:: Excerpted text

Six bachelor's degree programs were to be offered for undergraduates, namely those in science, engineering, commerce, international studies, design and media, and were to have corresponding honours courses. Undergraduates were to be able to pursue a single major or a double major program, which includes Science/Commerce, Science/Media, Science/International Studies, Commerce/International Studies, Commerce/Media, International Studies/Media, Engineering/Commerce and Engineering/International Studies. Other programs could have been added by the university in due course, such as those in medical sciences and health administration.

Emphasis was to be made on research work with the establishment of research centres, and would have involved research programs funded and conducted by members of both the Asian and Australian campuses. UNSW Asia was to specialise in research relevant to the Asian region, however, and work closely with research and industry trends in Singapore.

All degrees conferred by UNSW Asia were to be awarded by the University of New South Wales, and all academic programs of the Asian campus will be governed and treated on equal standing with those in the Australian campuses under the UNSW Council.

===Students===
UNSW Asia aimed to establish a high international profile by allocating at least 70% of its intake to non-Singaporeans. Applications open in January 2006 for the pioneering batch of about 500 to 600 students, and UNSW Asia began classes in March 2007. However, only 148 students were enrolled successfully. Prior to that, however, the university commenced a 40-week Foundation Studies program in January 2006 as an independent pre-university course for prospective students, including a course in the English language. Open to both Singaporeans and international students - though Singaporeans have to be above 18 and males need to complete National Service before enrolling, it initially offered courses in commerce and the physical sciences. Singaporean Students needed to have an aggregate score of below 20 for GCE 'O' Levels and a minimum of C6 for English Language. Successful completion of the course would guarantee a place in UNSW Asia, although they may also apply to enter the Australian campuses.

The university expected to have a full student population of about 15,000 after 15 to 20 years.

===Campus===
A site in Changi was allocated for the building of the university's permanent campus. The only university to be sited in the eastern part of Singapore, it is located between Upper Changi Road East and Changi South Avenue 1, sited next to the Changi Business Park and about 400 metres away from the Expo MRT station . The Campus can be seen on Google Maps below in the External Links.

An international design competition was held to design the campus masterplan and the library building, with acclaimed Singapore-based Kerry Hill Architects winning the competition in an announcement on 28 June 2005 . Other finalists in the competition were Singapore-based WOHA, and three Australia-Singapore partnerships of FJMT/Architects 61; BVN/RSP Architects; and CM+/Geoff Malone International.

Construction of the campus began in 2006, and the first buildings were scheduled be ready for occupation in late 2008, including the library, science/engineering building, academic/administrative building, teaching suites, research laboratories and sports facilities. While the campus was being built, the university commenced classes in 2007 at the former campus of the Republic Polytechnic at 1 Kay Siang Road in Tanglin . However, following the university's closure, the land was later allocated for Singapore's fourth publicly funded university.

::::
:: Data

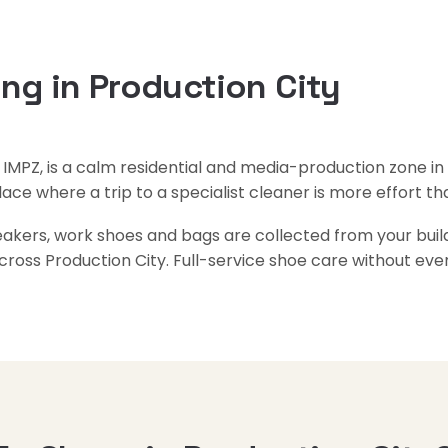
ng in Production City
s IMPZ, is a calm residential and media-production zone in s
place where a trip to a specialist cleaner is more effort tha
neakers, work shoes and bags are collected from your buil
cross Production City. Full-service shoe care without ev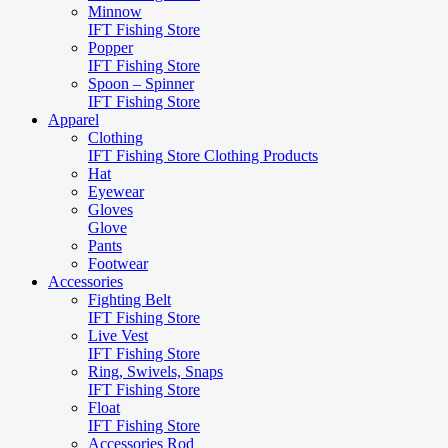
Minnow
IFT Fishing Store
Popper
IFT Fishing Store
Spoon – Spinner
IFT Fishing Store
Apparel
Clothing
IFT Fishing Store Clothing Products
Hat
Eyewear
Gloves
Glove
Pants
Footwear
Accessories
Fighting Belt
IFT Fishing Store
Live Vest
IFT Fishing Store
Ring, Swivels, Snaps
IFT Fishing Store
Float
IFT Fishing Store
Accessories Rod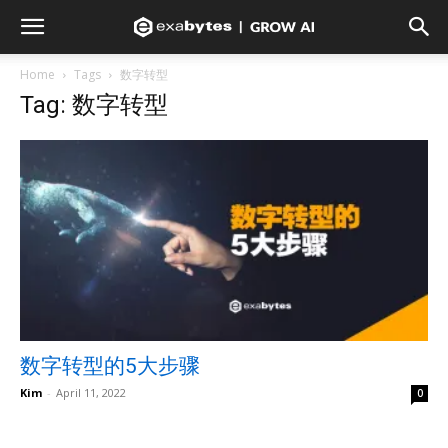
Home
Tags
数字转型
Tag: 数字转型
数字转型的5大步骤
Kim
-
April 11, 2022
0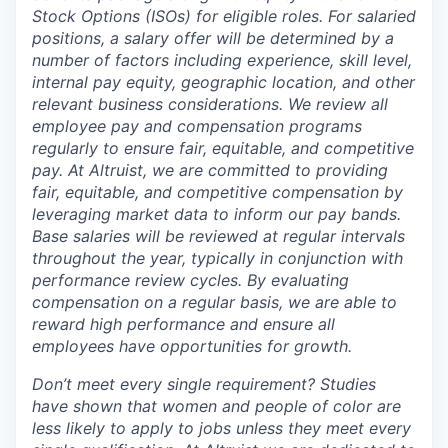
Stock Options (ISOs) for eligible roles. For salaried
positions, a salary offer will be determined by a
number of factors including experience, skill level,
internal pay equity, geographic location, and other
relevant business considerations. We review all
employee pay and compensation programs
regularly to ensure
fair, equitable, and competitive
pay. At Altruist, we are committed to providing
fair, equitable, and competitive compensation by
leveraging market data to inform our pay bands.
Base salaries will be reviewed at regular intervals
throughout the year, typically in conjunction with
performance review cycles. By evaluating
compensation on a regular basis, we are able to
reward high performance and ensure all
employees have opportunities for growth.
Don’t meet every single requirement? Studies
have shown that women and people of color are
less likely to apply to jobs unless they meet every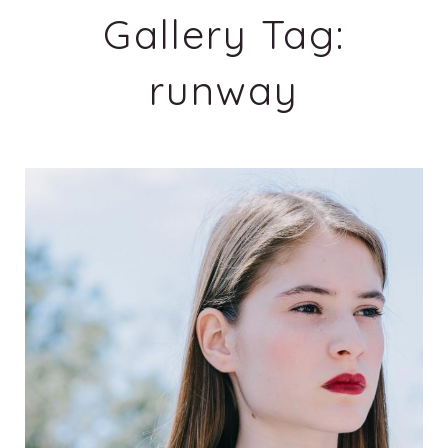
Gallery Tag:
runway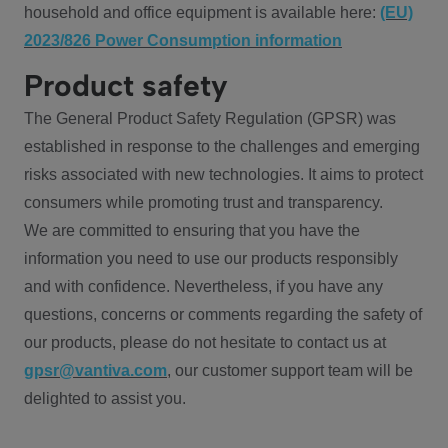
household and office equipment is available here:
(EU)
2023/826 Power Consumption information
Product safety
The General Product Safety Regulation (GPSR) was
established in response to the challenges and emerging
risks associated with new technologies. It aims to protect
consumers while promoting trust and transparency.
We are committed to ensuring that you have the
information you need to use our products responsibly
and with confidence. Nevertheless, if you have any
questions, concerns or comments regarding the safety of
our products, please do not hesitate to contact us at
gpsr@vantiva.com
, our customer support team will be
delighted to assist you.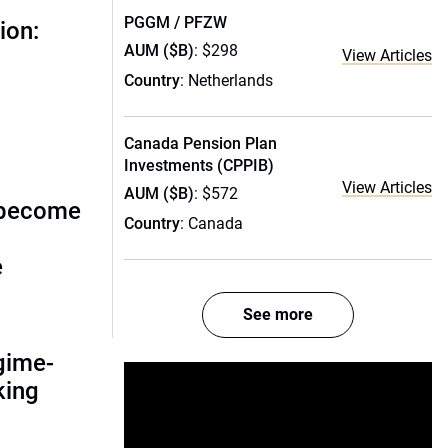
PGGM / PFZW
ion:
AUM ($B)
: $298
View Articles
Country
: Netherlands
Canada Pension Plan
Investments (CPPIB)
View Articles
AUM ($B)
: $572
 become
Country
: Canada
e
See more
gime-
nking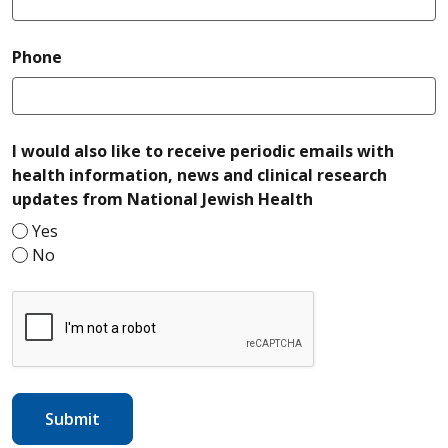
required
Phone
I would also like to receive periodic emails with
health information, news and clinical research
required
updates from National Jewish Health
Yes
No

::::

> What to work on:
[A] Copy the UNSW Asia text word for word from "All degrees conferred" to "the UNSW Council.".
[B] According to the UNSW Asia text, which firm won the international design competition for the campus masterplan and the library building?
The material has no connection to the text about UNSW Asia.

> Answers for each item:
[A]
All degrees conferred by UNSW Asia were to be awarded by the University of New South Wales, and all academic programs of the Asian campus will be governed and treated on equal standing with those in the Australian campuses under the UNSW Council.

[B] Kerry Hill Architects, a Singapore-based firm, won the competition.